Картина прояснилась. Видимо, вчера под воздействием алкоголя в Антоне проснулся рачительный бережливый хозяин, и он сховал подаренные капралом ножны в башмак. От посторонних глаз, грубо выражаясь. Правда, оставался вопрос, почему с ножнами не спрятал и клинок, и, вообще, убирать что-то в обувь, а затем класть ботинок на подушку, прямо скажем, странно, но разве разберешь, что у пьяного на уме.

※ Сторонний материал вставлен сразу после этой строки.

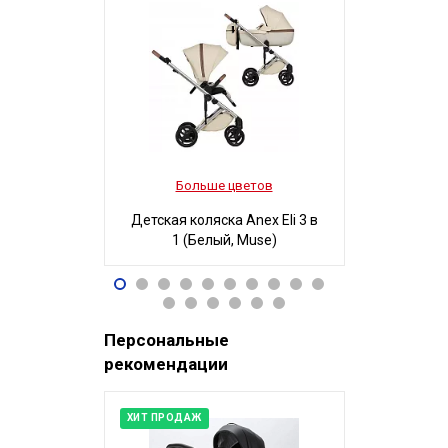
Больше цветов
Боль
Детская коляска Anex Eli 3 в
Детская ко
1 (Белый, Muse)
3 в 1
96 490
32
Р
Персональные
рекомендации
ХИТ ПРОДАЖ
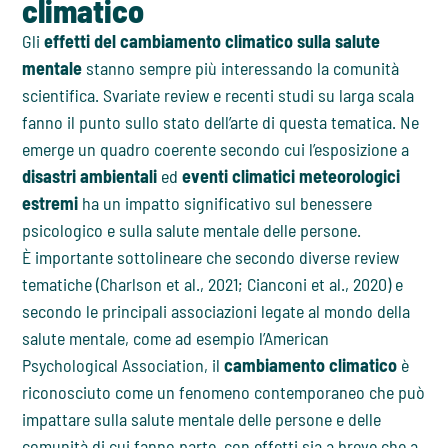
climatico
Gli
effetti del cambiamento climatico sulla salute
mentale
stanno sempre più interessando la comunità
scientifica. Svariate review e recenti studi su larga scala
fanno il punto sullo stato dell’arte di questa tematica. Ne
emerge un quadro coerente secondo cui l’esposizione a
disastri ambientali
ed
eventi climatici meteorologici
estremi
ha un impatto significativo sul benessere
psicologico e sulla salute mentale delle persone.
È importante sottolineare che secondo diverse review
tematiche (Charlson et al., 2021; Cianconi et al., 2020) e
secondo le principali associazioni legate al mondo della
salute mentale, come ad esempio l’American
Psychological Association, il
cambiamento climatico
è
riconosciuto come un fenomeno contemporaneo che può
impattare sulla salute mentale delle persone e delle
comunità di cui fanno parte, con effetti sia a breve che a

Ветров взвесил на руке бот и изрек сакраментальное:

- Надо меньше пить.

- Полностью согласен, - поддержал его Саймон, но тут же схватился за голову и зашипел.

ГЛАВА 12

Посадка прошла штатно. Ни во что не врезались, ни с чем не столкнулись. И не рухнули с высоты, миль эдак в пять. Что удивительно. И двигатели шаттла отработали без сбоев, вопреки опасениям полковника. Пусть называть шаттлом данный, прости господи, аппарат было сродни кощунству. По крайней мере, в последние лет двадцать. Честно говоря, садясь в эту колымагу, Смит мысленно написал завещание. Подробное, проникновенное. Слишком старое корыто использовалось для посадки на планету. Особенно действовал на нервы тот факт, что челнок стартовал с корабля, который находился на очень высокой орбите, чрезвычайно далеко от Лауры, и 'спускался' более стандартных суток. Подобраться ближе не позволял строптивый - аномальный - характер планеты. И богатством выбора бывший полковник не обладал.

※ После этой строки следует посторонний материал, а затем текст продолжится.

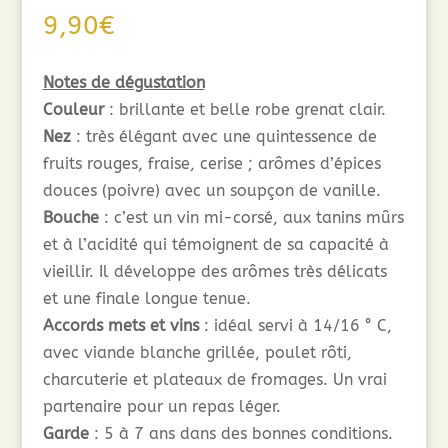
9,90
€
Notes de dégustation
Couleur
: brillante et belle robe grenat clair.
Nez
: très élégant avec une quintessence de
fruits rouges, fraise, cerise ; arômes d’épices
douces (poivre) avec un soupçon de vanille.
Bouche
: c’est un vin mi-corsé, aux tanins mûrs
et à l’acidité qui témoignent de sa capacité à
vieillir. Il développe des arômes très délicats
et une finale longue tenue.
Accords mets et vins
: idéal servi à 14/16 ° C,
avec viande blanche grillée, poulet rôti,
charcuterie et plateaux de fromages. Un vrai
partenaire pour un repas léger.
Garde
: 5 à 7 ans dans des bonnes conditions.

Альтернативой была посадка на официальном космодроме планеты, где к личности 'второго инквизитора', точнее - бывшего 'инквизитора', у местных безопасников могли появиться серьезные вопросы. Включая те, что влекут летальные последствия. Да и контрабандисты, на чьем судне Смит прибыл с Ньюланда к Лауре, едва ли согласились бы высаживать пассажира в космопорте. Ведь тогда к экипажу дряхлого корыта, пардон, шаттла, возникло бы не меньше вопросов. И не только у безопасников, но и таможенников, полицейских и прочих представителей федеральных структур. Так что садились на планету они, пардон за грубость, хрен пойми где, на какой-то поляне.